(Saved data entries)

■ ■ ■

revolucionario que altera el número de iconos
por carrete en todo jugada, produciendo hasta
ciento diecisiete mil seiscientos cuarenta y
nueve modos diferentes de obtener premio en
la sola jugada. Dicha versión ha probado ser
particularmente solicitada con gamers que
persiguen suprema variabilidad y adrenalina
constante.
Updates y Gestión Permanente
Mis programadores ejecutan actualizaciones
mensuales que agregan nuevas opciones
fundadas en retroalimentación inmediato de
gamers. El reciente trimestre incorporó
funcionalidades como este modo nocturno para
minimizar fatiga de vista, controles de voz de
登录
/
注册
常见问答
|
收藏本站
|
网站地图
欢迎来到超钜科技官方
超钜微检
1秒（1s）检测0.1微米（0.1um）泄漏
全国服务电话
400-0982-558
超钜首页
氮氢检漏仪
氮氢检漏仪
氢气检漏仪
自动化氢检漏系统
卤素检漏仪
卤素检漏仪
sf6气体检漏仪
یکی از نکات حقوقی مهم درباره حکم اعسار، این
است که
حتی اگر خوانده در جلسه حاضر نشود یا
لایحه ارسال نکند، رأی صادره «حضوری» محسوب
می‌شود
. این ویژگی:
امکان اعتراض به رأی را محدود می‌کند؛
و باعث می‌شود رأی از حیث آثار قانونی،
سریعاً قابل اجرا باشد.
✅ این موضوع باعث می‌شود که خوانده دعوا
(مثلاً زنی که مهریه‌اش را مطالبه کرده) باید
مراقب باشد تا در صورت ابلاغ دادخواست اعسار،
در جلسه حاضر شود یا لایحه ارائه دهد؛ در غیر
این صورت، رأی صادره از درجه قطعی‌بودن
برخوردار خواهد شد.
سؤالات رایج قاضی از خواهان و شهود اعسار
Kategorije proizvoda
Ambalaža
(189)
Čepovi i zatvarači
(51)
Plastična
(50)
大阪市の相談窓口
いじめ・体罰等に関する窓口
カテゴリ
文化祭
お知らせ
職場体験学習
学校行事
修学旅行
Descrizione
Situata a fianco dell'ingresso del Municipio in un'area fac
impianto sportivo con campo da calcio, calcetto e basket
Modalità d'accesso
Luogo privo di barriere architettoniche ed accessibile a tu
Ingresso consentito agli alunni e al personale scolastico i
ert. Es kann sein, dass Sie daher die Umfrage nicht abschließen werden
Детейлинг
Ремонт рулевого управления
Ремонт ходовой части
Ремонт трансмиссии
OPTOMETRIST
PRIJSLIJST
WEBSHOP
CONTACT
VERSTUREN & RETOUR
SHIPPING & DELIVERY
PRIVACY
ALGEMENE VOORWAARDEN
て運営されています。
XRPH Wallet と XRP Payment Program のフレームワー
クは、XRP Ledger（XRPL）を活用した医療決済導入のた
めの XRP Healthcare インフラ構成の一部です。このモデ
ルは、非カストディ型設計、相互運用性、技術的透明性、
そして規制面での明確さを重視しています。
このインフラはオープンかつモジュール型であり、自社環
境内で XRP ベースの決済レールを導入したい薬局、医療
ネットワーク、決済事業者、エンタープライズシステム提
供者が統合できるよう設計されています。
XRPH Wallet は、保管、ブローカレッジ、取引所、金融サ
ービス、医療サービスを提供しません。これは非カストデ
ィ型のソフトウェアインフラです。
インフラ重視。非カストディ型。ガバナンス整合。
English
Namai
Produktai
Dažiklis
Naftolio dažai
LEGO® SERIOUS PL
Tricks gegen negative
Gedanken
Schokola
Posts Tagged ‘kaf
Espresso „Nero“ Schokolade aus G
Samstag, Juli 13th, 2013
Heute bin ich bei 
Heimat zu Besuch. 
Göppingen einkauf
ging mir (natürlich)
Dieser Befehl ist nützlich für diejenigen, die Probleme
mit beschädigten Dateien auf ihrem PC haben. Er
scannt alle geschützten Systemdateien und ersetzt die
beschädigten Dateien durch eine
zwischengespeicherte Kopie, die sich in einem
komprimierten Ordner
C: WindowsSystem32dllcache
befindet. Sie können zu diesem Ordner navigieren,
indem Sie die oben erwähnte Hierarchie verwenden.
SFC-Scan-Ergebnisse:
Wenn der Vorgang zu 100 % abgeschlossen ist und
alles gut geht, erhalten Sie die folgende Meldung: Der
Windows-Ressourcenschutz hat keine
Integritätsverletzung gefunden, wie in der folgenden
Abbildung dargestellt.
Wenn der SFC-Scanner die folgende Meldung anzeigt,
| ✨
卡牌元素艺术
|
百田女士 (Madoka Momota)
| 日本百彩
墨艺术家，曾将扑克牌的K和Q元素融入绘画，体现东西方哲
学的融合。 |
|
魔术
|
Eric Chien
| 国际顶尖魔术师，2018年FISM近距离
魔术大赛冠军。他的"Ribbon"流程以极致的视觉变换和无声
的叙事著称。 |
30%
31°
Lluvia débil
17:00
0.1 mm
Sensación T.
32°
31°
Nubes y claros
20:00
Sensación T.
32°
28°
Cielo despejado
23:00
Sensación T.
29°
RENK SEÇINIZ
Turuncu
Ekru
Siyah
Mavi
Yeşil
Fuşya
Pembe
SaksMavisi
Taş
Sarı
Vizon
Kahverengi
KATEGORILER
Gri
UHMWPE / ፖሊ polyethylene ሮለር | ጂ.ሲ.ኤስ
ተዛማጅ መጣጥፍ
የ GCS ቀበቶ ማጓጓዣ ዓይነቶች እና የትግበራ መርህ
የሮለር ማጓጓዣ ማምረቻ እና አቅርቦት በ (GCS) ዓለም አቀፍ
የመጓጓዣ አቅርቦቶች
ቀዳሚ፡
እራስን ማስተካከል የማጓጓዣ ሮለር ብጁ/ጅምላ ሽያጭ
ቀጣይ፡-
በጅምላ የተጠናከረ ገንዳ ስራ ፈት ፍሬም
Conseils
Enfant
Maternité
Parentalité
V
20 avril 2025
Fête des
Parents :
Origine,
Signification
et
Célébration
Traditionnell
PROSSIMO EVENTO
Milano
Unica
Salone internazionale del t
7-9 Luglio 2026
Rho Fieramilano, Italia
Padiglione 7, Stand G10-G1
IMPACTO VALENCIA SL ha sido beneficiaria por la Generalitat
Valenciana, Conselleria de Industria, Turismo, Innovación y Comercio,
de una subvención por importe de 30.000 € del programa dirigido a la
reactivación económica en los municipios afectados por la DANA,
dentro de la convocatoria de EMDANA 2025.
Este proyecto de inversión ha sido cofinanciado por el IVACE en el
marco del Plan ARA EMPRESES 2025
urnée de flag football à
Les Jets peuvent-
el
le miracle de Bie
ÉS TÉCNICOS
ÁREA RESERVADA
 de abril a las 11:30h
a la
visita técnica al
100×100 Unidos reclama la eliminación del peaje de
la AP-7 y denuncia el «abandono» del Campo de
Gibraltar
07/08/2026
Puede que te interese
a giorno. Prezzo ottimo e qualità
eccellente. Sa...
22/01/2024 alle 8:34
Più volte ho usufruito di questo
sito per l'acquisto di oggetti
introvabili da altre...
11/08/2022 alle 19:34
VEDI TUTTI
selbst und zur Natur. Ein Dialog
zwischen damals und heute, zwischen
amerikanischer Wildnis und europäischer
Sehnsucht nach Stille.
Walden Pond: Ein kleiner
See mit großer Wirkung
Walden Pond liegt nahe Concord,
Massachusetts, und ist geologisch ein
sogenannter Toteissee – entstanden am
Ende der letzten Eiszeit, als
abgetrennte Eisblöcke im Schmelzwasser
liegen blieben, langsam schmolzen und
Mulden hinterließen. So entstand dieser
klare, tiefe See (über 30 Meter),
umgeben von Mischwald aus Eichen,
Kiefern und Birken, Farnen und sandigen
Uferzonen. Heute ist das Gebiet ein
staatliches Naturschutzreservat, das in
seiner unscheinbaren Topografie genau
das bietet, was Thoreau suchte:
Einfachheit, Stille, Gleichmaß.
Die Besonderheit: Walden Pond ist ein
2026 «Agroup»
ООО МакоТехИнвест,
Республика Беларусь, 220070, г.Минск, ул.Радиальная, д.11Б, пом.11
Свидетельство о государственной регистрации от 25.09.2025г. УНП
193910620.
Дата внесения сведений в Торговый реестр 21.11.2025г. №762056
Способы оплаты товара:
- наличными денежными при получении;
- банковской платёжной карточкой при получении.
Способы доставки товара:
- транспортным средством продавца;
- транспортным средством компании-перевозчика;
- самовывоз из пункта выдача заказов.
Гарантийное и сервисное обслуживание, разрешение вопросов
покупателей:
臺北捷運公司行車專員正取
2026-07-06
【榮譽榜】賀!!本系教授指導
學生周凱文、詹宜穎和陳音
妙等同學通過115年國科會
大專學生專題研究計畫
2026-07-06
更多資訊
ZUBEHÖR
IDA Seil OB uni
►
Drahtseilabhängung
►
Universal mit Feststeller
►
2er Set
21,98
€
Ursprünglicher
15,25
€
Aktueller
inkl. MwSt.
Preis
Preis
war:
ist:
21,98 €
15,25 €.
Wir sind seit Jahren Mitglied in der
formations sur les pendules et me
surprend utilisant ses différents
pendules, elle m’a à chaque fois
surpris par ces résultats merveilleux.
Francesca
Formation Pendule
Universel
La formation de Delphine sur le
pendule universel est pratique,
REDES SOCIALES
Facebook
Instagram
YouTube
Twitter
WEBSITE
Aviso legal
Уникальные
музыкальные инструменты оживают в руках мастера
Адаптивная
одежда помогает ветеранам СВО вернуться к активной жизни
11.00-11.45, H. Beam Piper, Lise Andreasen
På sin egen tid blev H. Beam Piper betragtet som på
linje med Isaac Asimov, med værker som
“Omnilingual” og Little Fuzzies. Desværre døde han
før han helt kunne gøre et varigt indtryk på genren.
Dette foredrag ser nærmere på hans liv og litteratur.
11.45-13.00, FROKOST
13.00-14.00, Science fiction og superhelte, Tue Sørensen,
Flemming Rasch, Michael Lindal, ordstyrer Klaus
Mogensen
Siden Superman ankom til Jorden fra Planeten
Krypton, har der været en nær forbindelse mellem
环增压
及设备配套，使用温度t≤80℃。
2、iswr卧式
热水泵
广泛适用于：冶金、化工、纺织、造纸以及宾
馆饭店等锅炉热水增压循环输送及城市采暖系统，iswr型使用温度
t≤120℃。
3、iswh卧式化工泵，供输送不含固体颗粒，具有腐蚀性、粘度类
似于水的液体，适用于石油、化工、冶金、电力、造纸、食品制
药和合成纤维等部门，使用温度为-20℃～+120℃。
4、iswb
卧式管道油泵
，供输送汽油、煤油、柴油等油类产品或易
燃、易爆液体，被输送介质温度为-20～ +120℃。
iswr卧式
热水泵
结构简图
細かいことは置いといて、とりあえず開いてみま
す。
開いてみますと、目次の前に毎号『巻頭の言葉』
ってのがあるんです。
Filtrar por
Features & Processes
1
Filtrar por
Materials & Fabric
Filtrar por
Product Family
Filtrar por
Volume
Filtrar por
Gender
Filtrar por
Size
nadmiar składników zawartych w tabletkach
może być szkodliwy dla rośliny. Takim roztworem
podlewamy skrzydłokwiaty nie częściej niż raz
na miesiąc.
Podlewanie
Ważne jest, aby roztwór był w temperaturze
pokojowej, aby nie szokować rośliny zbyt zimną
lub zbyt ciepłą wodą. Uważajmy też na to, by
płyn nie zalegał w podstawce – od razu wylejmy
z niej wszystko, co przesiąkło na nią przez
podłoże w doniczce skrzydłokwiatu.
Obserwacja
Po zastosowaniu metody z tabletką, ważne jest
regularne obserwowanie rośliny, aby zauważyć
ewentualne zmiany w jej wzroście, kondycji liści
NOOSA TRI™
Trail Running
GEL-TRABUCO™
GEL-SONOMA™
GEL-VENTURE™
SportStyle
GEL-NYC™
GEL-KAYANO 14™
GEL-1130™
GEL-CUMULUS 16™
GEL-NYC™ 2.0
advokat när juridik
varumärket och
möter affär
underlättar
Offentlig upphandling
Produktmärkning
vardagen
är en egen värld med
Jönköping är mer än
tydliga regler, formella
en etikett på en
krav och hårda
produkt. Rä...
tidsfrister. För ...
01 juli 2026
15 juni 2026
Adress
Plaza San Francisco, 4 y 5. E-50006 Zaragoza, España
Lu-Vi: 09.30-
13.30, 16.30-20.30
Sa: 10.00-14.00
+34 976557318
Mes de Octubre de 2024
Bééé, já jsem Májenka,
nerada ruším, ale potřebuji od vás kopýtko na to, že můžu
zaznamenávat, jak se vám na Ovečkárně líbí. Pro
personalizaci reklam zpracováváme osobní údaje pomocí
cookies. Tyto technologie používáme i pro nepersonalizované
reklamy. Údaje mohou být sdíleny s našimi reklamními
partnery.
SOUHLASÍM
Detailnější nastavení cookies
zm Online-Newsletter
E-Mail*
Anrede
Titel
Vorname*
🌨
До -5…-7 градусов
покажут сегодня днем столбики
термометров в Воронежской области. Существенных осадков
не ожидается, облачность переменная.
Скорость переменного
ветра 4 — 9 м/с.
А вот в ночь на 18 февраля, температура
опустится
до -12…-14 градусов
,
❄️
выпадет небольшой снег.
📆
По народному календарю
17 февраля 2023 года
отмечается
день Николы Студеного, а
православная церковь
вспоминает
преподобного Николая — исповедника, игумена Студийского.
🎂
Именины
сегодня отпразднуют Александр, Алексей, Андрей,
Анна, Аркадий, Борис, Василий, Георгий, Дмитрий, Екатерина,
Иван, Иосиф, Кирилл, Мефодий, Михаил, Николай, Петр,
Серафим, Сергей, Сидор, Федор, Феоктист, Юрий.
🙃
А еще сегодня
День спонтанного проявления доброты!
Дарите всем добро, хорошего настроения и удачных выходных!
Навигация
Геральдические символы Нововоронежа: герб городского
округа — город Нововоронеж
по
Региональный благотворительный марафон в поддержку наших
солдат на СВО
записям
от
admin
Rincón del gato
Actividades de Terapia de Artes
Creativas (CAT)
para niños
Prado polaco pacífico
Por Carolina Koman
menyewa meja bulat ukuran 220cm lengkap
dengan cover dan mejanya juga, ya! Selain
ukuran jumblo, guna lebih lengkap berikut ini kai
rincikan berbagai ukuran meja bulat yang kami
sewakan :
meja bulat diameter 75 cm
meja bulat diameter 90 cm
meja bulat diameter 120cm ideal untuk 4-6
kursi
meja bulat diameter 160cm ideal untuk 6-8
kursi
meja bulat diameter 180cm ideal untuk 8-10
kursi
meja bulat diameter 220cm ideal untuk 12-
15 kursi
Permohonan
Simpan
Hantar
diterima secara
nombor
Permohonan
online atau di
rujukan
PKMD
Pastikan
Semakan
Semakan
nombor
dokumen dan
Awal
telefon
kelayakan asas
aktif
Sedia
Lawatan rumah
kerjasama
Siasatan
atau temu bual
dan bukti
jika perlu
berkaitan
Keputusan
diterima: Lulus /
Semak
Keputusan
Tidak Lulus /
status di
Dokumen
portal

■ ■ ■

▸ WORK REQUIRED: Repeat the records word for word, from the first line up to and including the line that contains "そして規制面での明確さを重視しています。".

▸ RESPONSE FOR THIS EXERCISE:
revolucionario que altera el número de iconos
por carrete en todo jugada, produciendo hasta
ciento diecisiete mil seiscientos cuarenta y
nueve modos diferentes de obtener premio en
la sola jugada. Dicha versión ha probado ser
particularmente solicitada con gamers que
persiguen suprema variabilidad y adrenalina
constante.
Updates y Gestión Permanente
Mis programadores ejecutan actualizaciones
mensuales que agregan nuevas opciones
fundadas en retroalimentación inmediato de
gamers. El reciente trimestre incorporó
funcionalidades como este modo nocturno para
minimizar fatiga de vista, controles de voz de
登录
/
注册
常见问答
|
收藏本站
|
网站地图
欢迎来到超钜科技官方
超钜微检
1秒（1s）检测0.1微米（0.1um）泄漏
全国服务电话
400-0982-558
超钜首页
氮氢检漏仪
氮氢检漏仪
氢气检漏仪
自动化氢检漏系统
卤素检漏仪
卤素检漏仪
sf6气体检漏仪
یکی از نکات حقوقی مهم درباره حکم اعسار، این
است که
حتی اگر خوانده در جلسه حاضر نشود یا
لایحه ارسال نکند، رأی صادره «حضوری» محسوب
می‌شود
. این ویژگی:
امکان اعتراض به رأی را محدود می‌کند؛
و باعث می‌شود رأی از حیث آثار قانونی،
سریعاً قابل اجرا باشد.
✅ این موضوع باعث می‌شود که خوانده دعوا
(مثلاً زنی که مهریه‌اش را مطالبه کرده) باید
مراقب باشد تا در صورت ابلاغ دادخواست اعسار،
در جلسه حاضر شود یا لایحه ارائه دهد؛ در غیر
این صورت، رأی صادره از درجه قطعی‌بودن
برخوردار خواهد شد.
سؤالات رایج قاضی از خواهان و شهود اعسار
Kategorije proizvoda
Ambalaža
(189)
Čepovi i zatvarači
(51)
Plastična
(50)
大阪市の相談窓口
いじめ・体罰等に関する窓口
カテゴリ
文化祭
お知らせ
職場体験学習
学校行事
修学旅行
Descrizione
Situata a fianco dell'ingresso del Municipio in un'area fac
impianto sportivo con campo da calcio, calcetto e basket
Modalità d'accesso
Luogo privo di barriere architettoniche ed accessibile a tu
Ingresso consentito agli alunni e al personale scolastico i
ert. Es kann sein, dass Sie daher die Umfrage nicht abschließen werden
Детейлинг
Ремонт рулевого управления
Ремонт ходовой части
Ремонт трансмиссии
OPTOMETRIST
PRIJSLIJST
WEBSHOP
CONTACT
VERSTUREN & RETOUR
SHIPPING & DELIVERY
PRIVACY
ALGEMENE VOORWAARDEN
て運営されています。
XRPH Wallet と XRP Payment Program のフレームワー
クは、XRP Ledger（XRPL）を活用した医療決済導入のた
めの XRP Healthcare インフラ構成の一部です。このモデ
ルは、非カストディ型設計、相互運用性、技術的透明性、
そして規制面での明確さを重視しています。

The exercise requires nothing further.